12 Dans la décision attaquée, la Commission a notamment estimé que les subventions litigieuses octroyées au titre du régime d’aide en cause par la requérante, entre 1994 et 2008, constituaient des aides d’État au sens de l’article 107, paragraphe 1, TFUE. Dans la mesure où les conditions des échanges entre les États membres n’avaient pas été affectées dans une mesure contraire à l’intérêt commun, elle a considéré que ledit régime était compatible avec le marché intérieur, au sens de l’article 107,
paragraphe 3, TFUE. Elle a en revanche conclu que, dans la mesure où les aides n’avaient pas été notifiées et devaient être qualifiées d’« aides nouvelles », le régime d’aide en cause avait été illégalement mis à exécution, en violation de l’article 108, paragraphe 3, TFUE.
13 Le dispositif de la décision attaquée se lit comme suit :
« Article premier
Le régime d’aide illégalement mis à exécution par [la République française] entre 1994 et 2008, sous la forme des subventions à l’investissement octroyées par la Région Île-de-France dans le cadre des délibérations CR 34-94, CR 44-98 et CR 47-01, est compatible avec le marché intérieur.
[…]
Article 4
La République française est destinataire de la présente décision. »
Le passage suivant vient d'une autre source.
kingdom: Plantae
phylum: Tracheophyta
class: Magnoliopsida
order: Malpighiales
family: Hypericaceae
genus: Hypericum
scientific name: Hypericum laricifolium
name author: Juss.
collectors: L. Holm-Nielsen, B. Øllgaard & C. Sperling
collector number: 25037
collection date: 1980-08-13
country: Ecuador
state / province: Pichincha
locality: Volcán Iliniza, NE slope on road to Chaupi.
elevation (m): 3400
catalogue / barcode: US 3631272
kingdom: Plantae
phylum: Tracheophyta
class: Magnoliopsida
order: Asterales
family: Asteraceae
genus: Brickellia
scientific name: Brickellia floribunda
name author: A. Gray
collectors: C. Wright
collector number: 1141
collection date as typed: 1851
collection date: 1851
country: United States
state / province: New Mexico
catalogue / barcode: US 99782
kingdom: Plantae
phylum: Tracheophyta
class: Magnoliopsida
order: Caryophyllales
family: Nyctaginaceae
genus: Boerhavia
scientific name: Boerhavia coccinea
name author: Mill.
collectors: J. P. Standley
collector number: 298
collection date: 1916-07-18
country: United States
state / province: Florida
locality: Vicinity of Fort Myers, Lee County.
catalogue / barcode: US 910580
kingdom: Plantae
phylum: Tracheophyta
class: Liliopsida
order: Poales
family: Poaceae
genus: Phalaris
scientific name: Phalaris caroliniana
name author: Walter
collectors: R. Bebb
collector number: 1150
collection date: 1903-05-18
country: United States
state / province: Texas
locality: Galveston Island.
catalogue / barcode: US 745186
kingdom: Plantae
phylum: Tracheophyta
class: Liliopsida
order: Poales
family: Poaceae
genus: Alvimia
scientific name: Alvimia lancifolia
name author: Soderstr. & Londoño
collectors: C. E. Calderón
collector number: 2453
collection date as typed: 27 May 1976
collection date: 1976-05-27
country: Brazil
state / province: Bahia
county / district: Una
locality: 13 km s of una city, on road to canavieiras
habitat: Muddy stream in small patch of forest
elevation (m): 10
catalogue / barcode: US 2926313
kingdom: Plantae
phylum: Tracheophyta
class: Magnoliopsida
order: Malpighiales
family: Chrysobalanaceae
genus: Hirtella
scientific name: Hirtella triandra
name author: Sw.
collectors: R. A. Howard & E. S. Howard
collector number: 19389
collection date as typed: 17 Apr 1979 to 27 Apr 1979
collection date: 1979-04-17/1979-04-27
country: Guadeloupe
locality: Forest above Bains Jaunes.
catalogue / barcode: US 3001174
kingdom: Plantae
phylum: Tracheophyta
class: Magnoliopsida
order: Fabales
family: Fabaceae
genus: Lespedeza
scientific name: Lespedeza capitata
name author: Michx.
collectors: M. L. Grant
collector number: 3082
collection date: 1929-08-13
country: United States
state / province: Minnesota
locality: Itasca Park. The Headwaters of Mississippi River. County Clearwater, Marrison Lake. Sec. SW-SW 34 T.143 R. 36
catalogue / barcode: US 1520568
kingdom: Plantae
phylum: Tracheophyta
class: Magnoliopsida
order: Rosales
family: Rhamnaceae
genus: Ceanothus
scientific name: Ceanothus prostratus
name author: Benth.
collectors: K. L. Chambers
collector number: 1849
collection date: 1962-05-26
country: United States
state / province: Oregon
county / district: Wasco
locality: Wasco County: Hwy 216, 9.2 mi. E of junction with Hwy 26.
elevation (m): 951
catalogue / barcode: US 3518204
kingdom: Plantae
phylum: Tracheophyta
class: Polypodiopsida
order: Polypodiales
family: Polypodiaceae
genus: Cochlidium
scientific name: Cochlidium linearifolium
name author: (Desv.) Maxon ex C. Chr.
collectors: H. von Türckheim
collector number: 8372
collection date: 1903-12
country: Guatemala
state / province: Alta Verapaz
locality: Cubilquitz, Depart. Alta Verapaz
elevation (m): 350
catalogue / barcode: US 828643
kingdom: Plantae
II. Procédure devant les juridictions nationales
14 En mai 2004, le syndicat autonome des transporteurs de voyageurs (ci-après le « SATV ») a demandé au président du conseil régional d’Île-de-France d’abroger les délibérations litigieuses. À la suite du rejet de cette demande, le SATV a saisi le tribunal administratif de Paris (France) d’un recours en annulation contre la décision du président du conseil régional d’Île-de-France, le 17 juin 2004.
15 Par jugement no 0417015, du 10 juillet 2008, le tribunal administratif de Paris a fait droit au recours du SATV et enjoint à la requérante de soumettre au conseil régional d’Île-de-France une nouvelle délibération au motif que le régime d’aide en cause n’avait pas été notifié à la Commission. Le tribunal administratif de Paris a, par ailleurs, enjoint à la requérante de procéder à l’abrogation des délibérations litigieuses.